▼
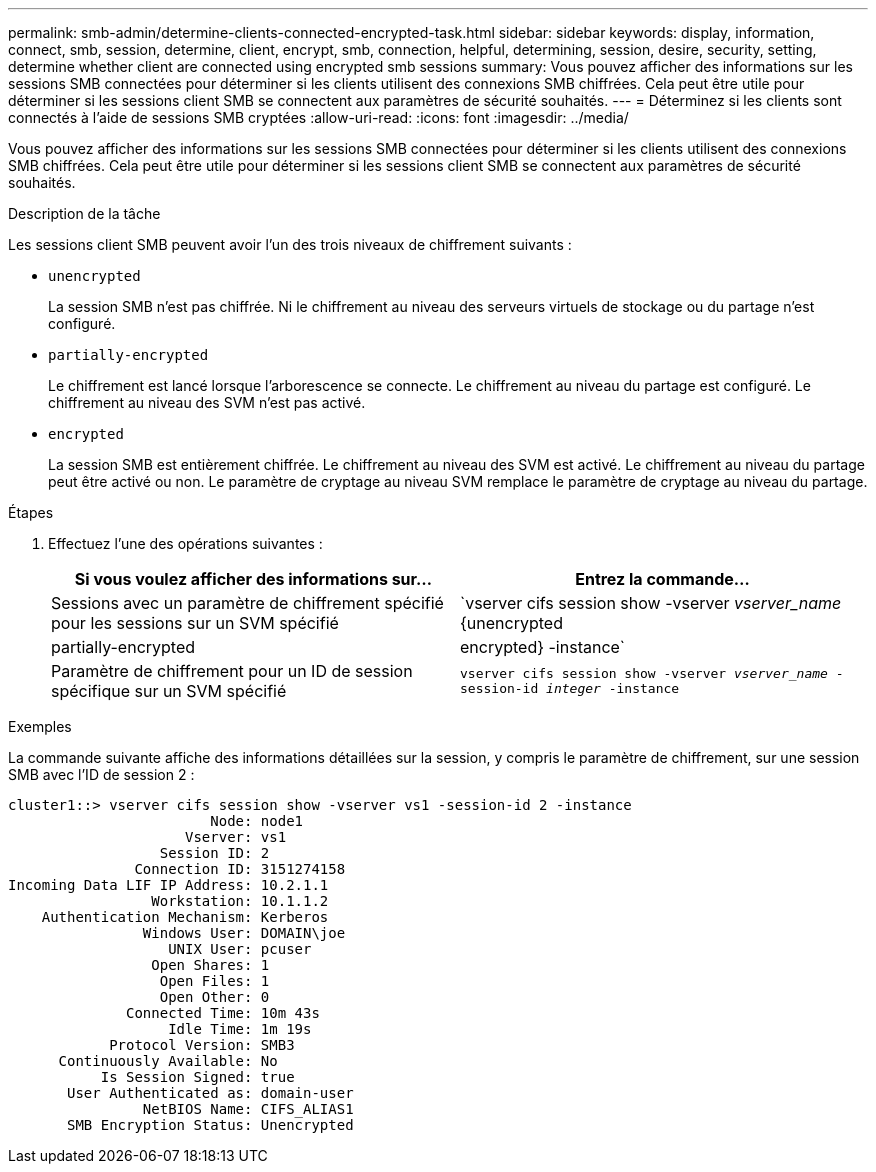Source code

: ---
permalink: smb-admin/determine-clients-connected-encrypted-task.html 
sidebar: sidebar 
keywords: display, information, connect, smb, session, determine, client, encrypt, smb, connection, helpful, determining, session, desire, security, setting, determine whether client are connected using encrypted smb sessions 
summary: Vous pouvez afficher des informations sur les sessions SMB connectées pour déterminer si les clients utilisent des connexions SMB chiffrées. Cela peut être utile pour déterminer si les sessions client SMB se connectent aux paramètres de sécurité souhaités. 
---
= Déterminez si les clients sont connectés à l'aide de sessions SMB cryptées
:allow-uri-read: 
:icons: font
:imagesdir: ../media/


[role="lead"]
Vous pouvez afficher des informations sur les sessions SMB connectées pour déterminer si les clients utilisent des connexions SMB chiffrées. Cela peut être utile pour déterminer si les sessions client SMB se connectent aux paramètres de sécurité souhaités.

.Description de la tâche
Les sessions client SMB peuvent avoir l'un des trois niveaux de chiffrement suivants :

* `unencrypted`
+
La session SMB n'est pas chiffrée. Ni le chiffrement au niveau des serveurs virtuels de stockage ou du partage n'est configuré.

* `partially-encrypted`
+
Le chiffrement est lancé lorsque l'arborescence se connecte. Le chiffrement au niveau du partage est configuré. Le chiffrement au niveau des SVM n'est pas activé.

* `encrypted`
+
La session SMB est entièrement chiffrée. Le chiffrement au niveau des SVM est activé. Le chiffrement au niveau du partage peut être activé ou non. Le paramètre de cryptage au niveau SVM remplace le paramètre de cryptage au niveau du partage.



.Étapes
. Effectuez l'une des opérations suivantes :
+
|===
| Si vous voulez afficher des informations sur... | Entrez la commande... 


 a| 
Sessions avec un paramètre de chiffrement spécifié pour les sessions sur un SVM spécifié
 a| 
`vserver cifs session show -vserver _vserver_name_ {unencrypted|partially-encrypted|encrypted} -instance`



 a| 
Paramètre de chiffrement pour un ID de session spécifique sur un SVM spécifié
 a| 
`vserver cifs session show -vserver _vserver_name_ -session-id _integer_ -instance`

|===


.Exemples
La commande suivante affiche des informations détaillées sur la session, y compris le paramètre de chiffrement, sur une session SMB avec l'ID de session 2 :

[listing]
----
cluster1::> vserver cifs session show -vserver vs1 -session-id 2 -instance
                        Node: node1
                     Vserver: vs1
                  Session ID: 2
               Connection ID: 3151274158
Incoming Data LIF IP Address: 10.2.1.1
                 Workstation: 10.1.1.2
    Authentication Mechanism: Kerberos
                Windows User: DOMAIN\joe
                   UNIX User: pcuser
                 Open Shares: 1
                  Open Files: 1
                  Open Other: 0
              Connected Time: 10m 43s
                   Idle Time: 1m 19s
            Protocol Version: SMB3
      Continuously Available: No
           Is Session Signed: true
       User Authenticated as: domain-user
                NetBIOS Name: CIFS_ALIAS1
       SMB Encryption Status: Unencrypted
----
▲
▼
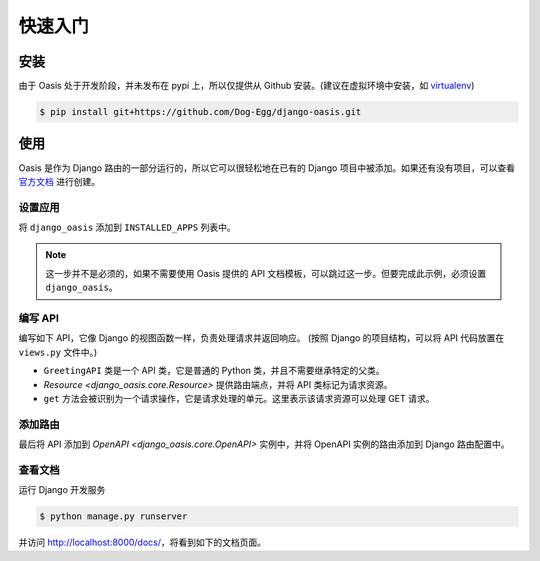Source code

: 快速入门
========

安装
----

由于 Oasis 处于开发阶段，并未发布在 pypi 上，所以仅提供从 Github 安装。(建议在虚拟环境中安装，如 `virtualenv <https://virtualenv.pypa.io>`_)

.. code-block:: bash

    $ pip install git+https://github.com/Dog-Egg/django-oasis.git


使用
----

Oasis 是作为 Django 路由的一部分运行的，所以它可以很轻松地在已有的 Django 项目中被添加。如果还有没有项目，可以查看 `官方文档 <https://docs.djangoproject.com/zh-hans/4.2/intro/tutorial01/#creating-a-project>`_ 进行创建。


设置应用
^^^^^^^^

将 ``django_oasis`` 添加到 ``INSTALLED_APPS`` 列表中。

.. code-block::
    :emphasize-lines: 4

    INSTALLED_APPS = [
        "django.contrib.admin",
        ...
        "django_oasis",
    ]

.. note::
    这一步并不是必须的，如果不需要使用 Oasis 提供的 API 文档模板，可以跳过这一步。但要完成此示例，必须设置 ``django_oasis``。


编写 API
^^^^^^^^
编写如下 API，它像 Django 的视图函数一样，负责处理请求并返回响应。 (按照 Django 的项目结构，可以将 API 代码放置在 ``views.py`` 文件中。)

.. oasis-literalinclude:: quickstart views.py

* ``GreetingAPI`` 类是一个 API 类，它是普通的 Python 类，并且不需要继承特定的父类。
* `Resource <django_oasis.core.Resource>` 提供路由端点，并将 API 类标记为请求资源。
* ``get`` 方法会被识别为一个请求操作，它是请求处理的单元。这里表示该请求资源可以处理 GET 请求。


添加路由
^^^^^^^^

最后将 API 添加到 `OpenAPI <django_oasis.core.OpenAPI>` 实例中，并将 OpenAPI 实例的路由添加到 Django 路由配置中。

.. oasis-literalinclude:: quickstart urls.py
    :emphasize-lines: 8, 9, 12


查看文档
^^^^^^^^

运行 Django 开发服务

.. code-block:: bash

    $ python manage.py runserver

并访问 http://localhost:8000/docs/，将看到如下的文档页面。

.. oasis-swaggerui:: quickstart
▲
For the material, state how many lines include the string "Time"; the answer is that number alone.

2